From the text on Hong Kong's national education guidelines, write out the stretch from "The best way" through "provoke a backlash." word for word.
(Beginning of TEXT SHOWN)
The best way to increase Hong Kongers' identification with the Chinese nation, is to enhance the prosperity of Mainland China. Democracy and progress are like the fable "The North Wind and the Sun." Hong Kongers are willing to be Chinese, identify with China, and take pride in being Chinese. But the government has adopted a "North Wind" strategy. It has called for unified teaching guidelines, standard textbooks, and school sanctions against teachers who refuse to cooperate. Such administrative high-handedness is bound to provoke a backlash.

One thing in particular angers Hong Kongers. The Hong Kong Department of Education written lesson guidelines includes numerous teaching examples. One example addresses the national flag. It reads, "When the national flag is raised, I feel truly excited. At such a moment, I feel proud to be Chinese ... My eyes tear up. What an exciting moment!" One young father who participated in the protest said, "Suppose my children read this lesson, then saw me fail to weep during the raising of the five-star flag? Would they report me to the authorities for lack of patriotism?"
(End of TEXT SHOWN)
(Beginning of SUPPLIED ENTRIES)
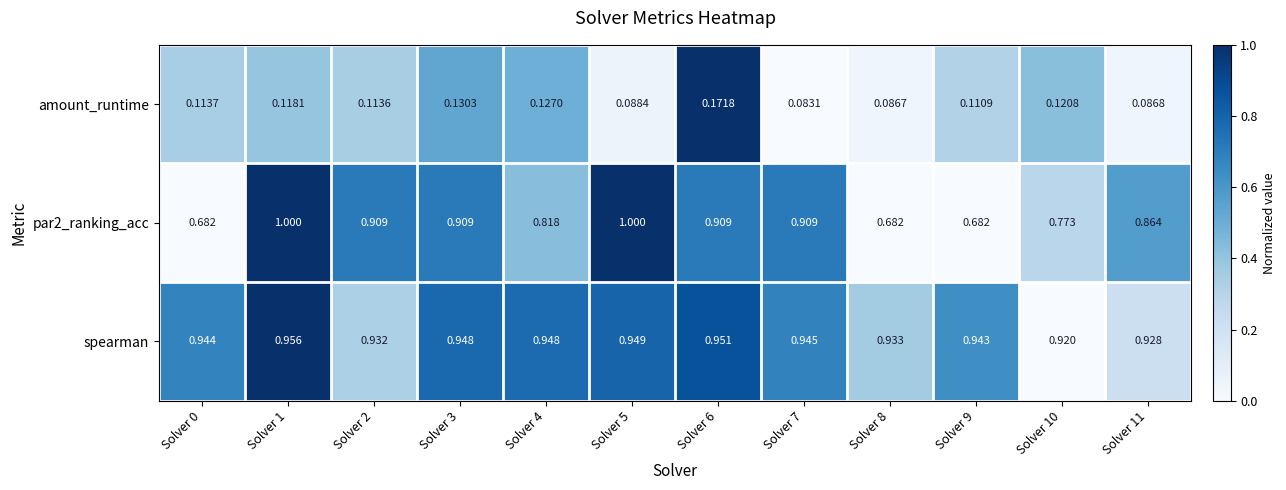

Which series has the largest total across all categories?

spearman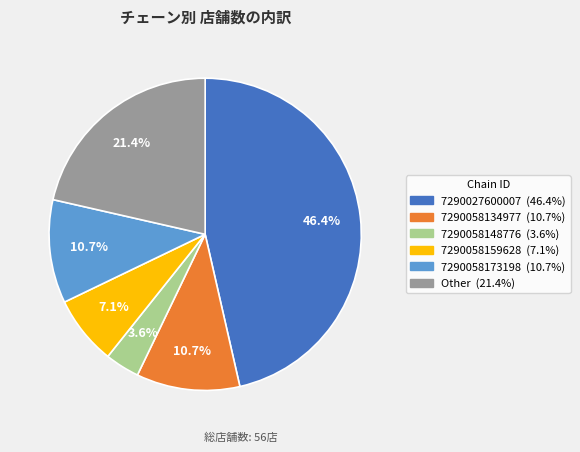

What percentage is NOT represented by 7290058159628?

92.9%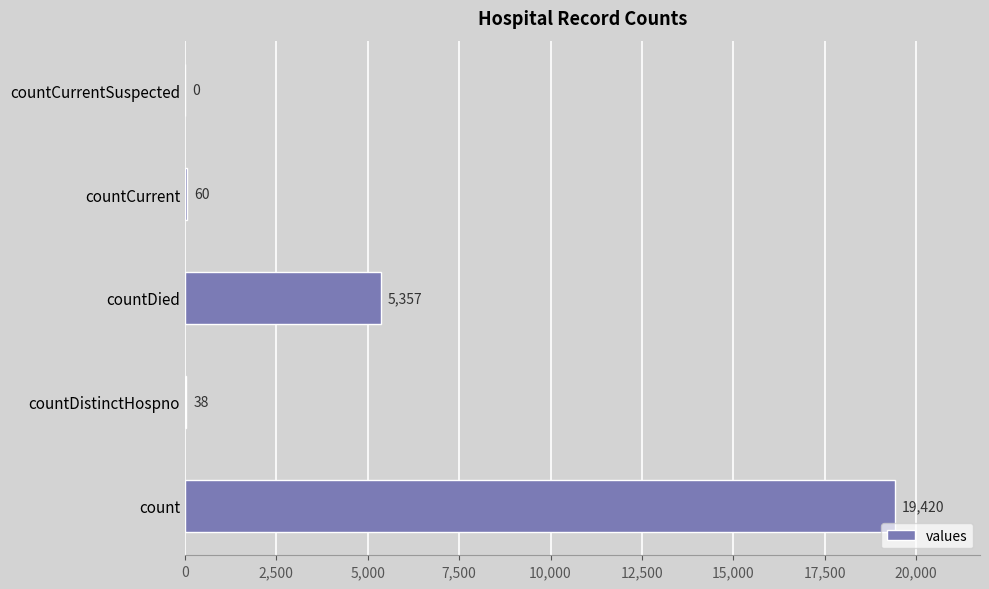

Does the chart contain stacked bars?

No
(End of SUPPLIED ENTRIES)
# RESPONSE
The best way to increase Hong Kongers' identification with the Chinese nation, is to enhance the prosperity of Mainland China. Democracy and progress are like the fable "The North Wind and the Sun." Hong Kongers are willing to be Chinese, identify with China, and take pride in being Chinese. But the government has adopted a "North Wind" strategy. It has called for unified teaching guidelines, standard textbooks, and school sanctions against teachers who refuse to cooperate. Such administrative high-handedness is bound to provoke a backlash.